Mark Gardiner didn’t want to write Build a Brand like Trader Joe’s, his “insider’s perspective on the cultural brand created by this very successful/secretive company.” He did, however, want a marketing gig with the cult retailer long called a cheaper, less precious Whole Foods. He figured that working on the floor for $12 an hour—despite an advertising career stretching from Alberta to California—could be his backdoor in. “I realized that there was really no mechanism in place for ground-floor workers like me to attract the attention of the head office. Second, the devotion of Trader Joe’s fans didn’t square with the very limited advertising the chain did. I started making notes for the book within a few days of [starting].” Published earlier this year as an e-book on Amazon, it’s available in the dead-tree version at TraderJoesSecrets.com (US$15.95). We asked him for his crib notes on why we all wish Trader Joe’s would open in Canada tomorrow.
The 10 Commandments of a Great Cultural Brand
What you say doesn’t matter. What you do does
“A great brand advertising campaign can make new customers flock to your store or try your product for the first time. But no matter how brilliant your ad is, if the customer’s direct experience sucks, you suck. In fact, the higher you raise customer expectations, the worse you suck. Focus on the customer experience.”
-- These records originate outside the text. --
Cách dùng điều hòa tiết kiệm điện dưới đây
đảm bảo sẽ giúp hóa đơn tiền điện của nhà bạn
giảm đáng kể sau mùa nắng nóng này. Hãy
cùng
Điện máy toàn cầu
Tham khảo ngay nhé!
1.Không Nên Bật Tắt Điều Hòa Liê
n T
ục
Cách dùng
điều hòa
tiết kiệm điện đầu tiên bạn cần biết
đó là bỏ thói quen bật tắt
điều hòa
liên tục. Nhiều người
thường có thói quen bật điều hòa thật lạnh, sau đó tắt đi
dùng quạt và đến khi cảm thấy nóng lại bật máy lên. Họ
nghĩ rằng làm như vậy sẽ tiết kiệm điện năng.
Forget your highly paid marketing vice-president and entrust your brand to your front-line workers
“Customer service staff are typically among the lowest-paid employees at any company. And yet, they have always been empowered to erode your brand value, so why not empower them to create it?”
All business is personal
“Every transaction is a personal transaction for the customer. This is obviously true in a bricks-and-mortar retail setting like Trader Joe’s, but companies that have similarly devoted online followings, like Zappos, have ensured their customers feel a personal relationship. When you are trapped in an infuriating telephone menu, you’re not mad at the phone, you’re mad at the person who decided that a phone menu was better than a receptionist.”
Culture is not a process
“Customers can tell when an employee is reciting a script. What elevates great cultural brands is authenticity. Find and hire people who will advance your brand values by being themselves, and then free them to do just that.”
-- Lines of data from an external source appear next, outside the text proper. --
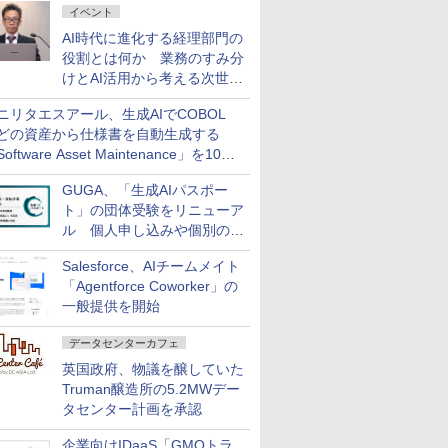
イベント
AI時代に進化する経理部門の
役割とは何か 業務のすみ分
けとAI活用から考える次世代
ファイナンス戦略
ニリタエスアール、生成AIでCOBOL
どの資産から仕様書を自動生成する
oftware Asset Maintenance」を10月
発売
GUGA、「生成AIパスポー
ト」の団体受験をリニューア
ル 個人申し込みや個別の支
払いなどに対応
Salesforce、AIチームメイト
「Agentforce Coworker」の
一般提供を開始
データセンターカフェ
英国政府、物議を醸していた
Truman醸造所の5.2MWデー
タセンター計画を承認
企業向けIDaaS「GMOトラ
To make more money, hire more and pay them more
“Companies trying to shore up their bottom lines typically lay off staff. That’s counterproductive. A great cultural brand is built one interaction at a time. So the more encounters between customers and employees, the better. That means hiring more people. And the more engaging the encounter, the better. That means paying a little bit more to hire staff with better-than-average social skills.”
Commit
“It’s not enough to tell your staff they should do whatever it takes to satisfy customers. You have to really empower them to do it. If you task an employee with counting all the widgets in aisle seven, and he doesn’t finish the count because a customer needs assistance, that’s not a failure to accomplish the assigned task. Every employee’s primary task is to satisfy customer needs.”
No one loves you as much as someone who just hated you
“You might think that a customer who returns a product for a refund is only going from a negative position (dissatisfaction) back to neutral. In fact, when a customer finds your product or service inadequate, they typically have a general, impersonal complaint. But when you solve that problem, you’re doing something for them, personally. Any personal encounter outweighs an impersonal one.”
If you ensure that no one hates you, no one will love you
“Any brand that engenders great enthusiasm among some consumers will inevitably displease others. So listen to every complaint, but always remember that if you eliminate everything that anyone dislikes about your brand, you’ll neuter it. It’s better to have some consumers who love your brand—even if it means others will hate you—than to have everyone be indifferent.”
Options are overrated
Most people say they want choices, but research has shown that when they’re actually given a lot of choices, consumers fear making the wrong one. They often don’t choose anything at all. If they make a choice, they’re more likely to be dissatisfied. Post-purchase surveys prove that the happiest users are the ones who chose less confusing models with fewer features. Do less, better.
If you’re not having fun, quit
“You may have a great product or service, but if it’s delivered by a sullen employee, every customer will wonder, “What does he know that I don’t know about this brand?” The key to building a great cultural brand is making sure your employees genuinely like being there. If your employees are having fun at work, your customers will have fun, too. That reinforces the purchase decision.”
BONUS COMMANDMENT!
If you forget all those commandments, remember this one: Everything is subjective
Trader Joe’s built a fantastic brand on a deceptively simple premise: Customers love shopping in their friends’ store. Most people think perceived value is a simple function of quality/price. Those are indeed major factors, but they’re scored on a sliding scale. If your customers really believe that you like them, they’ll like you and be far more inclined to view your brand favourably.
This article appears in the Sept. 10 issue of Marketing.